Authored By: Staff Writer | Last Edited:
Since the advent of aircraft, warplanners have sought effective means of downing these threats through both air-based and ground-based means. Early-generation solutions centered on airborne interceptors and ground-based fire and these were eventually succeeded by missiles due largely to developments of the Cold War period (1947-1991). The "Javelin" was developed by the British concern of Thales Air Defence along these lines - existing as a short-ranged man-portable unit or dedicated airspace denial weapon system. Succeeding the "Blowpipe" weapon system, it was eventually taken into service by the forces of Botswana, Canada, Malaysia, Peru, South Korea, and the British Army and Marine services. It is known to have seen action in the Soviet-Afghan War (1979-1989), the Falklands War (1982) (achieving rather poor results), and the Persian Gulf War (1991).
Requiring a minimum crew of just one operator, the Javelin weighs in at 54lb for the system component and an additional 24lb for the missile - totaling nearly 80lb when made ready-to-fire. It has an overall length measuring 4.6 feet and the launch tube has a diameter of 76mm. The man-portable version of the Javelin can carry and fire just one missile while three missiles are used in the heavier, static configuration ("Javelin LML") for repeat-fire as well as enhanced downing capabilities against low-flying aircraft. The LML model can also be fitted to vehicles for mobility.
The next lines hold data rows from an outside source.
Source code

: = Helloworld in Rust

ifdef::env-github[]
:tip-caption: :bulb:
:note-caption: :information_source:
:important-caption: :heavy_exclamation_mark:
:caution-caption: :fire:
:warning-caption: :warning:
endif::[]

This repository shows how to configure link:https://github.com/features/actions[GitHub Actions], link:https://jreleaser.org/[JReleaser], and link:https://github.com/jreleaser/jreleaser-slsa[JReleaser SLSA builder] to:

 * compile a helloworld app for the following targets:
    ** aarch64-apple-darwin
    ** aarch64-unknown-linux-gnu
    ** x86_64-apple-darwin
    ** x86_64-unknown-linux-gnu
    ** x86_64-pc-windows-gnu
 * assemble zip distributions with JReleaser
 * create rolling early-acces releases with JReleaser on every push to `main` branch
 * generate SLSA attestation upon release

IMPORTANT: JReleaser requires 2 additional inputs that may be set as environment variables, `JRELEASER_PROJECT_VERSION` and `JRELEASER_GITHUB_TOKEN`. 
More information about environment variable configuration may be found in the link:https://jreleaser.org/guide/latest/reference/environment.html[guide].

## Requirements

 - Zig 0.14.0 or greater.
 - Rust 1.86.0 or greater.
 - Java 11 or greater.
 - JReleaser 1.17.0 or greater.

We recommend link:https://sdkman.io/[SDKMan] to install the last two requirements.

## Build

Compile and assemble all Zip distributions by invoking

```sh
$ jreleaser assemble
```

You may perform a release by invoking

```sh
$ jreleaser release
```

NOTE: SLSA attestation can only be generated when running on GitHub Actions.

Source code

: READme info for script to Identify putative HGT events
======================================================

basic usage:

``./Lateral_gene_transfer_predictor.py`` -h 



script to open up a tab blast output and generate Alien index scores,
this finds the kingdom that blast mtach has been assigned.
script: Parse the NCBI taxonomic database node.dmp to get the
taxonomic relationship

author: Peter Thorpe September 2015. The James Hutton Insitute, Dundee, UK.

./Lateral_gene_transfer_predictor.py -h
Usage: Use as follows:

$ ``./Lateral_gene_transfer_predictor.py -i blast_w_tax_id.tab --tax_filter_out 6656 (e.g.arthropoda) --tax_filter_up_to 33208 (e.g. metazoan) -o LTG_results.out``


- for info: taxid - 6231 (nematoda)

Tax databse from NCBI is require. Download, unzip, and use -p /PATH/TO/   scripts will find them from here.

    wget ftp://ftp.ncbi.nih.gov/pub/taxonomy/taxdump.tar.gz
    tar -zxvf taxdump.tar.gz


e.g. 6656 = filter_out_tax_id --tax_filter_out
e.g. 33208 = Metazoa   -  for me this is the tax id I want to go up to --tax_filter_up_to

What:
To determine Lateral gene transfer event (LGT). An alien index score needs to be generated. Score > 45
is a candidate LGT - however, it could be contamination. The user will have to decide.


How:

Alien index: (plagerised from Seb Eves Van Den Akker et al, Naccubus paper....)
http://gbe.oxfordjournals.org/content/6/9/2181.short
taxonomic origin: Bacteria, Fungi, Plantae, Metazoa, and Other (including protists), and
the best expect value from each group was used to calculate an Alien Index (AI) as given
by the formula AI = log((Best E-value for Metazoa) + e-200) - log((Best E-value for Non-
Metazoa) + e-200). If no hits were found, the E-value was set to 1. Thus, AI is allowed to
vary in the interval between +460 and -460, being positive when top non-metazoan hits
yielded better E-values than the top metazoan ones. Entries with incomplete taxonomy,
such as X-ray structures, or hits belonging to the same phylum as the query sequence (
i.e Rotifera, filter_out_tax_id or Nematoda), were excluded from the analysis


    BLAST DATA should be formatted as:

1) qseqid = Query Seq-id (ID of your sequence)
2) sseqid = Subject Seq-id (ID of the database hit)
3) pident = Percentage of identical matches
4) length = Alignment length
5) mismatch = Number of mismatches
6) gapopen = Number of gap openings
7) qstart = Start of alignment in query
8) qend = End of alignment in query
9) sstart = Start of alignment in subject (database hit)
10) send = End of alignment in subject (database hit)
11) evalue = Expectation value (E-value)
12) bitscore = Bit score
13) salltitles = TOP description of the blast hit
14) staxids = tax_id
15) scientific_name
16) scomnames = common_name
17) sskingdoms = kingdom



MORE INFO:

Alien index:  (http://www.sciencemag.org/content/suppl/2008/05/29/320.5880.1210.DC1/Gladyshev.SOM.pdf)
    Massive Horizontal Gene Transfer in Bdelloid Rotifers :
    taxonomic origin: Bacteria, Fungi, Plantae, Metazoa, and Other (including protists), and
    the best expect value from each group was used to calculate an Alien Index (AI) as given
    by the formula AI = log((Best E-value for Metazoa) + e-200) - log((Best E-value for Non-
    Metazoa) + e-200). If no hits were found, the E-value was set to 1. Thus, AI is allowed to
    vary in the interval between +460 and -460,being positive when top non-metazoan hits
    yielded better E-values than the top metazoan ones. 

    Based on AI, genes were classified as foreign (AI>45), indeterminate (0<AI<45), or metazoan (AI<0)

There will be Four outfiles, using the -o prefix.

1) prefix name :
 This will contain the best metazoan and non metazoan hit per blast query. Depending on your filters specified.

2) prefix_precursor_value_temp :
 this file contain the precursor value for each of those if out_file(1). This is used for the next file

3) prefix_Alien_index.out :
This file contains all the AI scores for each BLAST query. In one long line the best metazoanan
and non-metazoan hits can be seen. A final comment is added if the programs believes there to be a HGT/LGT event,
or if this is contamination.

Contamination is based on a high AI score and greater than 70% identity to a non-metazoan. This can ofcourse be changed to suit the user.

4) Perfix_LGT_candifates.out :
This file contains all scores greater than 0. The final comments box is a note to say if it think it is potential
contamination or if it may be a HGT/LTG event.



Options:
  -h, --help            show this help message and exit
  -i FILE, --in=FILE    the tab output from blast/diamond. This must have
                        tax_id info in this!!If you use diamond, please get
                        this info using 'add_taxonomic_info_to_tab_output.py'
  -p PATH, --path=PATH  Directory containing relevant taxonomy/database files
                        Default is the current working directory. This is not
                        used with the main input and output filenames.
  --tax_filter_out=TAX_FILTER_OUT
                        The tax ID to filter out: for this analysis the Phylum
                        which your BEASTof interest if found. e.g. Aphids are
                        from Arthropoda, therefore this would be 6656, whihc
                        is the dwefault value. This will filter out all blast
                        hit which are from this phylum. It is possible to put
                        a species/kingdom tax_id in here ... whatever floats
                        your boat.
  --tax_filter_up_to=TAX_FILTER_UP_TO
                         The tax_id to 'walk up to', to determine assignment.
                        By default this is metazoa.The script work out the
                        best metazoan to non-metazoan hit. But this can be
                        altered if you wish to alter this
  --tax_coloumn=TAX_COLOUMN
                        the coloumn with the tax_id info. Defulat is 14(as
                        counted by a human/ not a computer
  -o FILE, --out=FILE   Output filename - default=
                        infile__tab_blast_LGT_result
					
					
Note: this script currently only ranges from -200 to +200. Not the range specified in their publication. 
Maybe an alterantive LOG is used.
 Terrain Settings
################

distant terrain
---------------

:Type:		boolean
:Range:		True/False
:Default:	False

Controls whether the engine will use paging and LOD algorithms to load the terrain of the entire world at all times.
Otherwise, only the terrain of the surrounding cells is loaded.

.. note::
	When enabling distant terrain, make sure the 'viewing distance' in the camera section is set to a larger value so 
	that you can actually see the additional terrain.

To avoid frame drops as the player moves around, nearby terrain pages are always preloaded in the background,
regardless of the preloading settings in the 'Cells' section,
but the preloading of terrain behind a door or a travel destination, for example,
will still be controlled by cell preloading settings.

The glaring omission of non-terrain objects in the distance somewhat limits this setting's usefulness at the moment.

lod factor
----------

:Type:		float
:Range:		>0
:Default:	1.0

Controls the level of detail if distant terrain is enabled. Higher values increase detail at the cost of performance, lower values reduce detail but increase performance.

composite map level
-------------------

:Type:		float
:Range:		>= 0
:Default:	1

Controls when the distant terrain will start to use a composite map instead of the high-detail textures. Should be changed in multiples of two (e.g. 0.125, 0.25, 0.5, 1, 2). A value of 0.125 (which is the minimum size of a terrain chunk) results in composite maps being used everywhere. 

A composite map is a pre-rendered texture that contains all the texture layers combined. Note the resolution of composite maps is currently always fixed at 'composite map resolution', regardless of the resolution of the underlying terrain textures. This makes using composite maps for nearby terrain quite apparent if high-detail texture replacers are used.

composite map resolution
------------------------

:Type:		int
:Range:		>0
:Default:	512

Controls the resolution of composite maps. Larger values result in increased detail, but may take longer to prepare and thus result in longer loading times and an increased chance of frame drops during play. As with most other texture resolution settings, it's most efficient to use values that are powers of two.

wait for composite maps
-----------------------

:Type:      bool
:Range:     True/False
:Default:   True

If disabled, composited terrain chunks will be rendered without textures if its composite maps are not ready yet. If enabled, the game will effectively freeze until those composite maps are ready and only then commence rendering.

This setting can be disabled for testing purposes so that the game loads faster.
The missile carries a High-Explosive (HE) warhead weighing 6lb and detonation can occur through either impact force / direct contact or proximity fuze means. Propulsion is by way of a solid-fuel rocket motor, allowing the missile to reach speeds of Mach 1.7 when chasing down targets. Guidance is by way of a Semi-Automatic Command Line-of-Sight (SACLOS) arrangement via radio frequency - the operator sights the weapon through a T.V. camera / magnification (6x) optics set. Accuracy is dampened somewhat when attempting to target enemies behind smoke.
In British military service, the Javelin has been superseded (on paper) by the "Starburst" system. This, in turn, has been taken over by the "Starstreak" system.